• _TASK GOAL_
Return the exact lines spanning from the line with "left knee: (563, 429)" through the last line of the entries, boundaries included, and no others.

--- --- ---

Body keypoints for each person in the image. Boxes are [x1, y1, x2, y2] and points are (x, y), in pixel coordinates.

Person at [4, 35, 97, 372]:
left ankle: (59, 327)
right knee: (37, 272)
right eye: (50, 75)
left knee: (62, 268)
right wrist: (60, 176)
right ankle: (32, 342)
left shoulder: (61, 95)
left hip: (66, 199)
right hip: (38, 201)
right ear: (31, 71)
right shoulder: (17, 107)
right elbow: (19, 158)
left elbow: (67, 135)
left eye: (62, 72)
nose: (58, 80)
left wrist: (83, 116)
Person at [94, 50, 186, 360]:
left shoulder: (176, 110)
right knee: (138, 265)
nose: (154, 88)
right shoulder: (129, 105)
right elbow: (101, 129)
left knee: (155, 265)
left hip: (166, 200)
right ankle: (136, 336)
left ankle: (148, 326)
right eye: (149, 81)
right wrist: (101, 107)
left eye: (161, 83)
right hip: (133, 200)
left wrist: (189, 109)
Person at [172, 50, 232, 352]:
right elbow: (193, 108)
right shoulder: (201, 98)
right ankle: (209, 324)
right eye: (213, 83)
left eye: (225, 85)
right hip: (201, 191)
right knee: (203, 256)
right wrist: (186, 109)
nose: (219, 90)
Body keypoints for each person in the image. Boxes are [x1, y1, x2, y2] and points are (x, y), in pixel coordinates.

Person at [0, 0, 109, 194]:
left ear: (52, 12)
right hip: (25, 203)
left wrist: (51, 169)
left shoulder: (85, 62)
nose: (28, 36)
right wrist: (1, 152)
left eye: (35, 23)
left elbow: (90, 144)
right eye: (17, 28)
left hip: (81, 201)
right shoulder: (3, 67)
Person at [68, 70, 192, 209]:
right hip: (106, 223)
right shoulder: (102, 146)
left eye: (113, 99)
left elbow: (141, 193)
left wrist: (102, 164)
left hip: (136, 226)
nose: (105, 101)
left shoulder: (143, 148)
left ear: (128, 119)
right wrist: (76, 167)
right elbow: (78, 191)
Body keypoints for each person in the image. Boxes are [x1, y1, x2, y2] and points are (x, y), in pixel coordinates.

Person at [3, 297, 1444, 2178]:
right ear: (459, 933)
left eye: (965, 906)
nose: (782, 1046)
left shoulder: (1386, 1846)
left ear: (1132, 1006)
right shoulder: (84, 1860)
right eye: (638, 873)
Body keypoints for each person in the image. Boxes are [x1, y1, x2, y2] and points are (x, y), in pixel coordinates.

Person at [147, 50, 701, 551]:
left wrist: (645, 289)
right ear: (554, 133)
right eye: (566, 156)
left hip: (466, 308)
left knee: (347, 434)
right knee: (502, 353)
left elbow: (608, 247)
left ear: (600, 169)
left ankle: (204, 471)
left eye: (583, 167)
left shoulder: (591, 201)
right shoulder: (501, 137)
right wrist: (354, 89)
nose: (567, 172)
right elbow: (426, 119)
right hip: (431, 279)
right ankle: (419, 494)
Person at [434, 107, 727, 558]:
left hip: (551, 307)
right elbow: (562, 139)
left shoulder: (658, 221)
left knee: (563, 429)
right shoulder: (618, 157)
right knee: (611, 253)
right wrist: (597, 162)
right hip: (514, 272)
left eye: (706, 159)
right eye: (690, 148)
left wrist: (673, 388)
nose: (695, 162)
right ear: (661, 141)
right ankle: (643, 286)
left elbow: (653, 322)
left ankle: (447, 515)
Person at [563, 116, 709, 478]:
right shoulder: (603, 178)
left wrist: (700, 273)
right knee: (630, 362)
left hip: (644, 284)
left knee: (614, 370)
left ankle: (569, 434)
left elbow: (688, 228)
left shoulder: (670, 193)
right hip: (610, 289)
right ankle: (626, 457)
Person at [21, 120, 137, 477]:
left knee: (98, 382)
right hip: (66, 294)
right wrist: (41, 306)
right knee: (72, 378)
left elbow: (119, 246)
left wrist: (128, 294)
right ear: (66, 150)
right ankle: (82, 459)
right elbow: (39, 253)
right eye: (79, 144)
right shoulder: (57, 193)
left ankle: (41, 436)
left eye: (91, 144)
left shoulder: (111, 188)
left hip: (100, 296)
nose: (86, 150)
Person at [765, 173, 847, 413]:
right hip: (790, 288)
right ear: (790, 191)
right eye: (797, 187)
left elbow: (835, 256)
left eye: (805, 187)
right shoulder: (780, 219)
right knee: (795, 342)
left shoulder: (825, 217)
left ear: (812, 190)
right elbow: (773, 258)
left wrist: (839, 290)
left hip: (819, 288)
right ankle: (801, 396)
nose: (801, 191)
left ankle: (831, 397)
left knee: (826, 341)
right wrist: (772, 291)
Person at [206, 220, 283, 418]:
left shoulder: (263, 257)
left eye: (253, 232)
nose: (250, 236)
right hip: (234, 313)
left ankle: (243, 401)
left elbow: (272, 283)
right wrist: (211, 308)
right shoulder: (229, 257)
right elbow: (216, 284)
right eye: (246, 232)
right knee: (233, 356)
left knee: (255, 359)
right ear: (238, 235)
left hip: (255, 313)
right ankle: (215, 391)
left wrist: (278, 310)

--- --- ---

• _WRITTEN RESPONSE_
left knee: (563, 429)
right shoulder: (618, 157)
right knee: (611, 253)
right wrist: (597, 162)
right hip: (514, 272)
left eye: (706, 159)
right eye: (690, 148)
left wrist: (673, 388)
nose: (695, 162)
right ear: (661, 141)
right ankle: (643, 286)
left elbow: (653, 322)
left ankle: (447, 515)
Person at [563, 116, 709, 478]:
right shoulder: (603, 178)
left wrist: (700, 273)
right knee: (630, 362)
left hip: (644, 284)
left knee: (614, 370)
left ankle: (569, 434)
left elbow: (688, 228)
left shoulder: (670, 193)
right hip: (610, 289)
right ankle: (626, 457)
Person at [21, 120, 137, 477]:
left knee: (98, 382)
right hip: (66, 294)
right wrist: (41, 306)
right knee: (72, 378)
left elbow: (119, 246)
left wrist: (128, 294)
right ear: (66, 150)
right ankle: (82, 459)
right elbow: (39, 253)
right eye: (79, 144)
right shoulder: (57, 193)
left ankle: (41, 436)
left eye: (91, 144)
left shoulder: (111, 188)
left hip: (100, 296)
nose: (86, 150)
Person at [765, 173, 847, 413]:
right hip: (790, 288)
right ear: (790, 191)
right eye: (797, 187)
left elbow: (835, 256)
left eye: (805, 187)
right shoulder: (780, 219)
right knee: (795, 342)
left shoulder: (825, 217)
left ear: (812, 190)
right elbow: (773, 258)
left wrist: (839, 290)
left hip: (819, 288)
right ankle: (801, 396)
nose: (801, 191)
left ankle: (831, 397)
left knee: (826, 341)
right wrist: (772, 291)
Person at [206, 220, 283, 418]:
left shoulder: (263, 257)
left eye: (253, 232)
nose: (250, 236)
right hip: (234, 313)
left ankle: (243, 401)
left elbow: (272, 283)
right wrist: (211, 308)
right shoulder: (229, 257)
right elbow: (216, 284)
right eye: (246, 232)
right knee: (233, 356)
left knee: (255, 359)
right ear: (238, 235)
left hip: (255, 313)
right ankle: (215, 391)
left wrist: (278, 310)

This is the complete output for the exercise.